What could they have done better? The question is an insult to ask now. It should have been asked decades ago. They abandoned the barest pretense of being a party of the left in the 1990s, spooked by the ghost of Ronald Reagan, and the crows have been coming home to roost ever since. Socialists have been scolded for what seems like ages about the wisdom of incrementalism and the foolishness of making big promises and enacting ‘unrealistic’ proposals like free health care or a higher marginal tax rate. Meanwhile, the Republicans have thrown a hand grenade down the gullet of the economy, and the political consequences to them will be zero. Why not embrace Reagan? Why not chase mythical questing beasts like the middle-class suburban centrist Republican?

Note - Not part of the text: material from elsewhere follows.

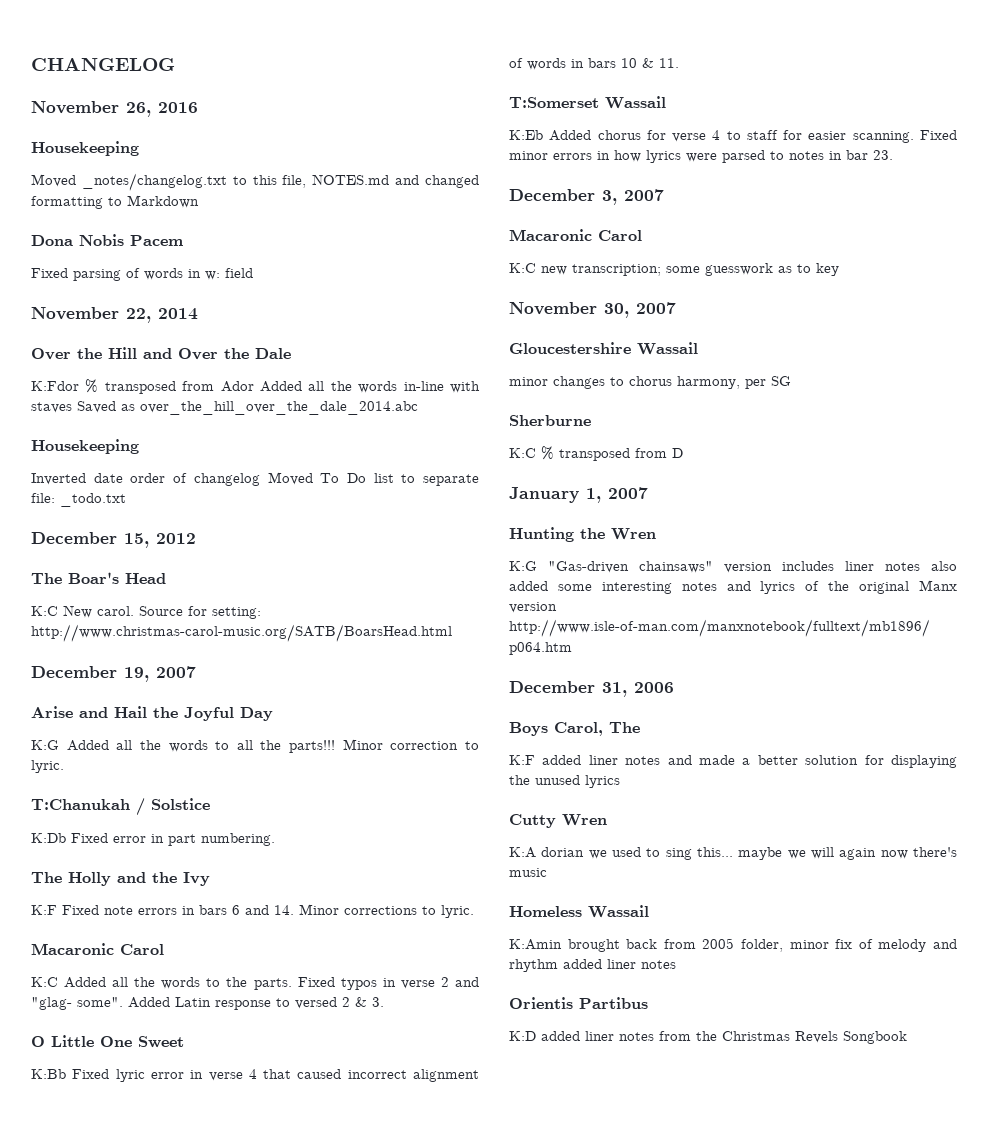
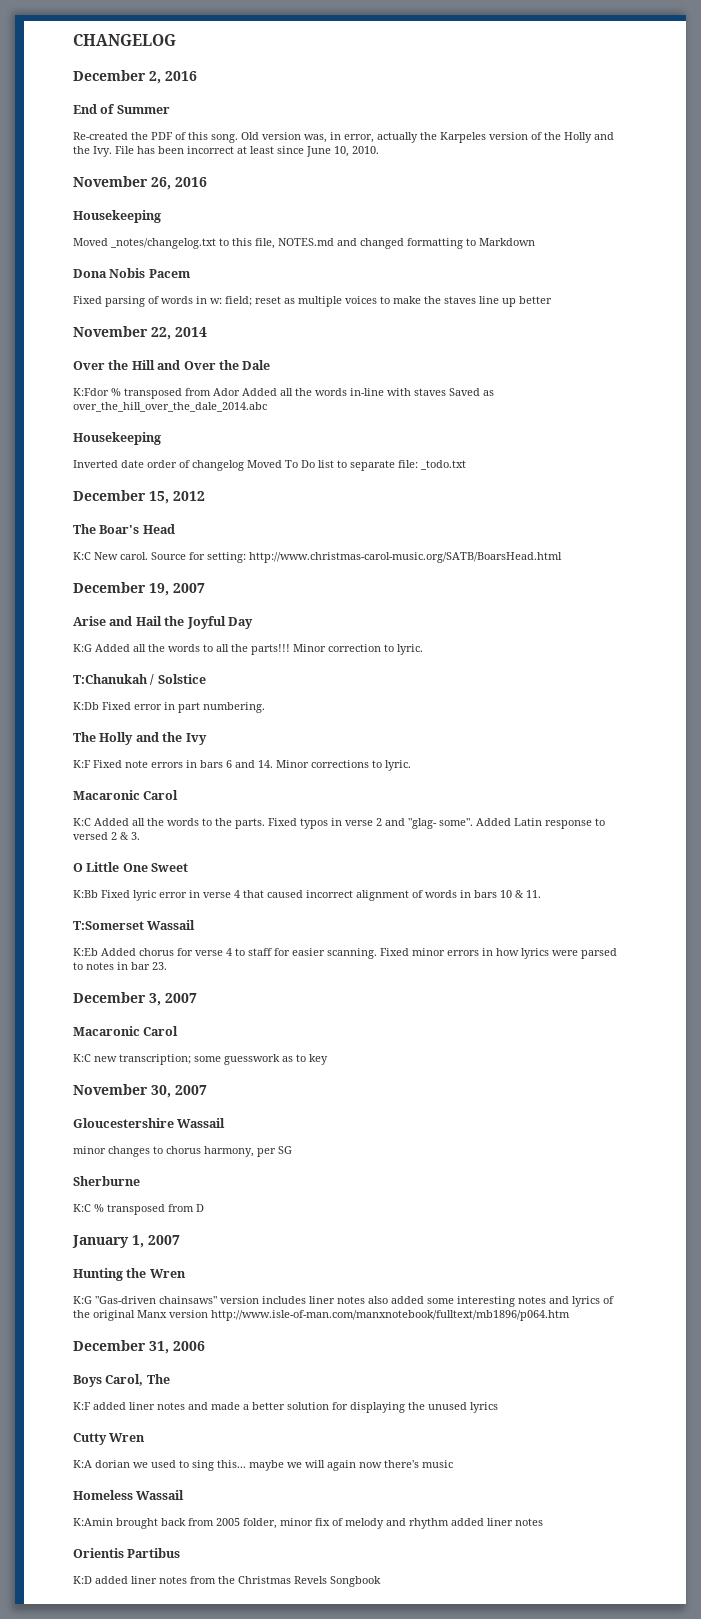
(175, 64) none -> [73,70,197,84] [73,104,170,114] [73,132,614,143] [73,146,379,157] // December 2, 2016 // End of Summer // Re-created the PDF of this song. Old version was, in error, actually the Karpeles version of the Holly and the Ivy. File has been incorrect at least since June 10, 2010.
[225,268,253,278] field -> [225,296,552,307] field; reset as multiple voices to make the staves line up better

This crippling inability to understand opposition comes from the fact that Democratic politicians will not suffer from what the GOP is doing. The class war is not one in which they or their children will be casualties. The minute they made money the driver of their party, they lost the ability to look at money as a political problem. The fantasy of bipartisanship is not a fantasy to them because they share class solidarity over anything else. They are preparing for a world where they must hide in grand castles surrounded by private armies to save them from the wrath of the people they have destroyed. The least we can do is make those preparations worthwhile. Make them afraid. Make them know their enemies are real. Make them believe that they are doing this for a reason, not a letter at the end of a name.
Back in the ’70s and ’80s, Marvel and DC played a game where they would cattily refer to one another as if they were literally unspeakable. It was all just for show; these were businesses engaging in a sporting bit of fun, knowing that their competition was just an abstraction in front of numbers, and that they would trade personnel at the drop of a paycheck. It wasn’t real. So, too, is our political struggle not real — or, rather, it’s only real on one side. Until the Democrats are made to suffer the consequences of their failure to oppose the Republicans; until they abandon the pretense of ‘bipartisanship’ in favor of viewing the GOP as a real enemy, the way the rest of us do; until they learn what power means and what to do with it — they are nothing but the Distinguished Competition, churning out the same product with different names and different costumes, but meant to accomplish the same thing.